I can not get it to work , I tried BIGINT, DOUBLE, DECIMAL(6,1) but elasticsearch is showing data type as "text" except for the first field "txn_id" , strange ?
+---------------------+------------+--------------------+--+
| col_name | data_type | comment |
+---------------------+------------+--------------------+--+
| txn_id | bigint | from deserializer |
| txn_process_date | timestamp | from deserializer |
| transp_id | string | from deserializer |
| ext_plaza_id | string | from deserializer |
| transp_cur_bal | bigint | from deserializer |
| ext_lane_id | string | from deserializer |
| ext_date_time | timestamp | from deserializer |
| toll_amt_charged | bigint | from deserializer |
| toll_amt_collected | bigint | from deserializer |
| toll_amt_full | bigint | from deserializer |
| ent_plaza_id | string | from deserializer |
| ent_date_time | timestamp | from deserializer |
| ent_lane_id | string | from deserializer |
+---------------------+------------+--------------------+--+"toll_amt_full" : { "type" : "text", "fields" : { "keyword" : { "type" : "keyword", "ignore_above" : 256 } } }, "txn_id" : { "type" : "long" }, "txn_process_date" : { "type" : "date" }
The data in the fields is a numeric type and I found a document on the web saying that elasticsearch for hadoop will set the type as "long/double" if the data is integer or real .

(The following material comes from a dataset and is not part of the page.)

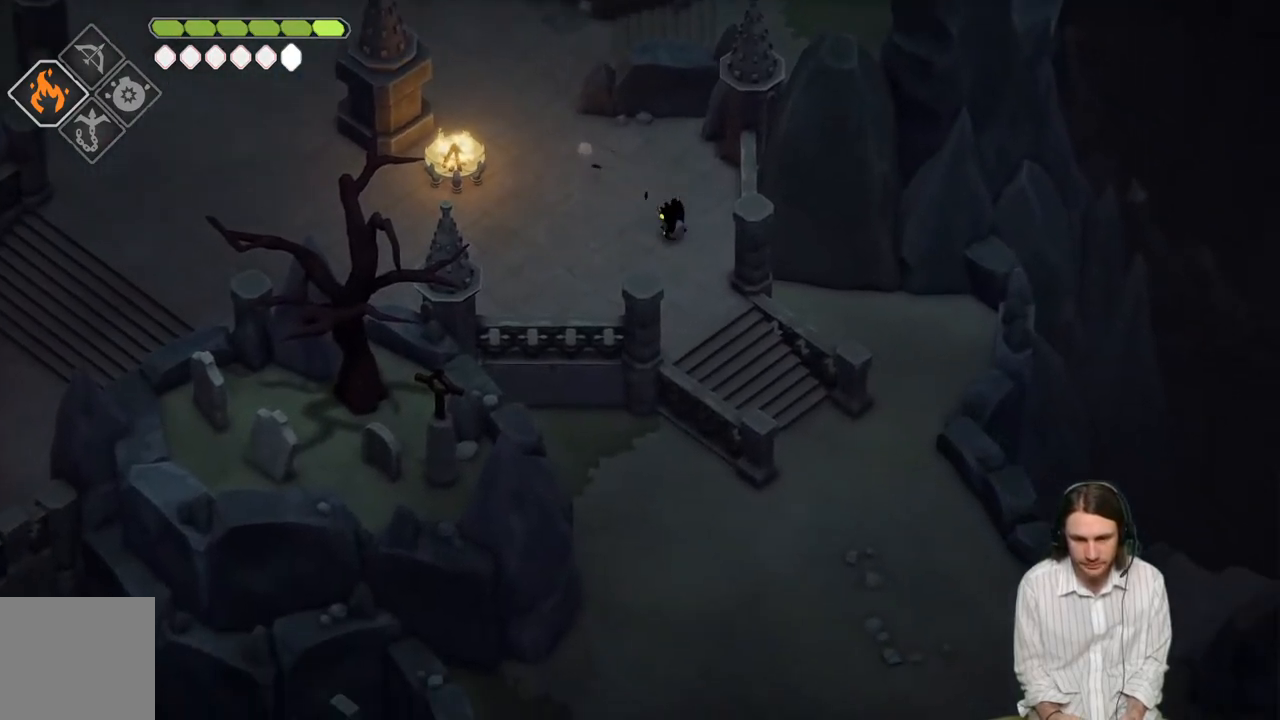
{"buttons": [], "left_stick": "down-right", "right_stick": "down", "events": []}
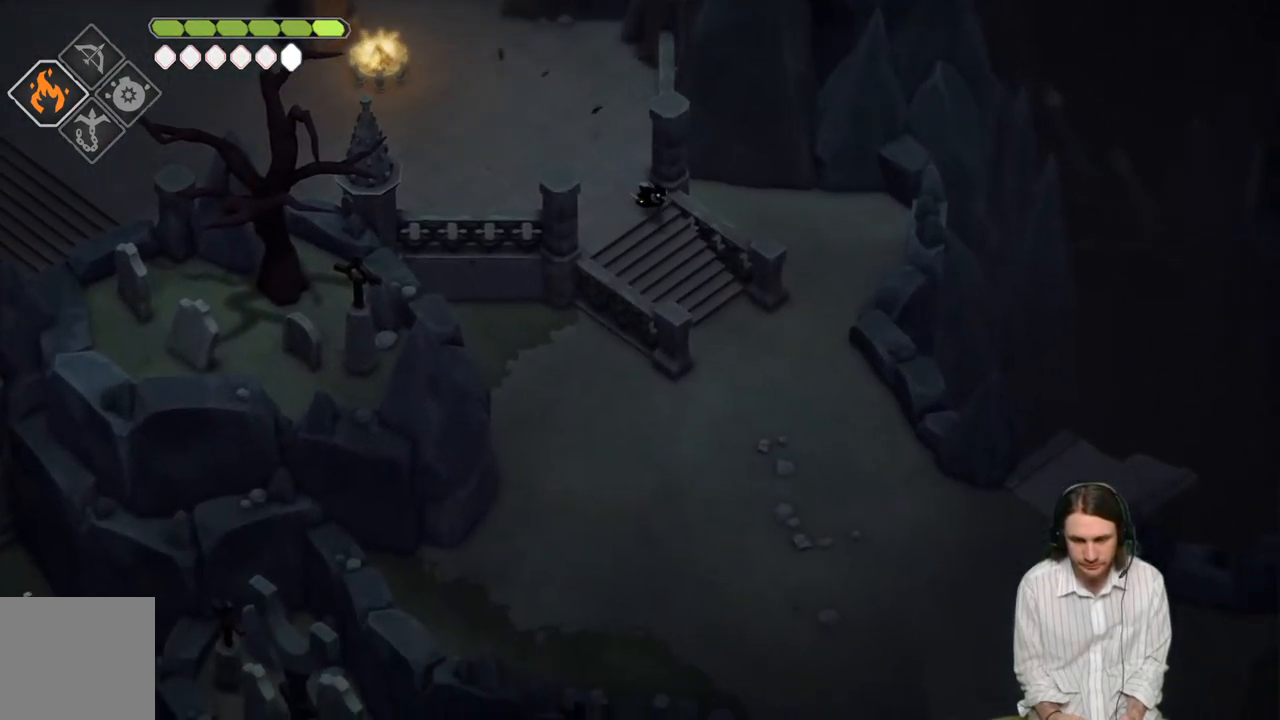
{"buttons": [], "left_stick": "down-right", "right_stick": "down", "events": [[133, "B", "down"], [283, "B", "up"]]}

https://www.elastic.co/guide/en/elasticsearch/hadoop/master/mapping.html
0: jdbc:hive2://hadoop2:10000/default> select toll_amt_collected,toll_amt_full from pa_lane_txn_orc limit 5;
+---------------------+----------------+--+
| toll_amt_collected | toll_amt_full |
+---------------------+----------------+--+
| 79 | 106 |
| 106 | 132 |
| 106 | 132 |
| 102 | 125 |
| 106 | 125 |
I changed the fields containing numbers to 'FLOAT' but only one is converted to float the rest are still text ?
0: jdbc:hive2://hadoop2:10000/default> select toll_amt_full, toll_amt_collected, toll_amt_charged from pa_lane_txn_orc limit 10;
+----------------+---------------------+-------------------+--+
| toll_amt_full | toll_amt_collected | toll_amt_charged |
+----------------+---------------------+-------------------+--+
| 106 | 79 | 79 |
| 132 | 106 | 106 |
| 132 | 106 | 106 |
| 125 | 102 | 106 |"toll_amt_charged" : { "type" : "text", "fields" : { "keyword" : { "type" : "keyword", "ignore_above" : 256 } } }, "toll_amt_collected" : { "type" : "text", "fields" : { "keyword" : { "type" : "keyword", "ignore_above" : 256 } } }, "toll_amt_full" : { "type" : "float" }, "transp_id" : { "type" : "text", "fields" : { "keyword" : { "type" : "keyword", "ignore_above" : 256 } } },
I discovered some more strange behavior , it sometimes create the fields as text and sometimes as FLOAT ? whats going on here .
"toll_amt_charged" : { "type" : "float" }, "toll_amt_collected" : { "type" : "float" }, "toll_amt_full" : { "type" : "float" }, "transp_id" : {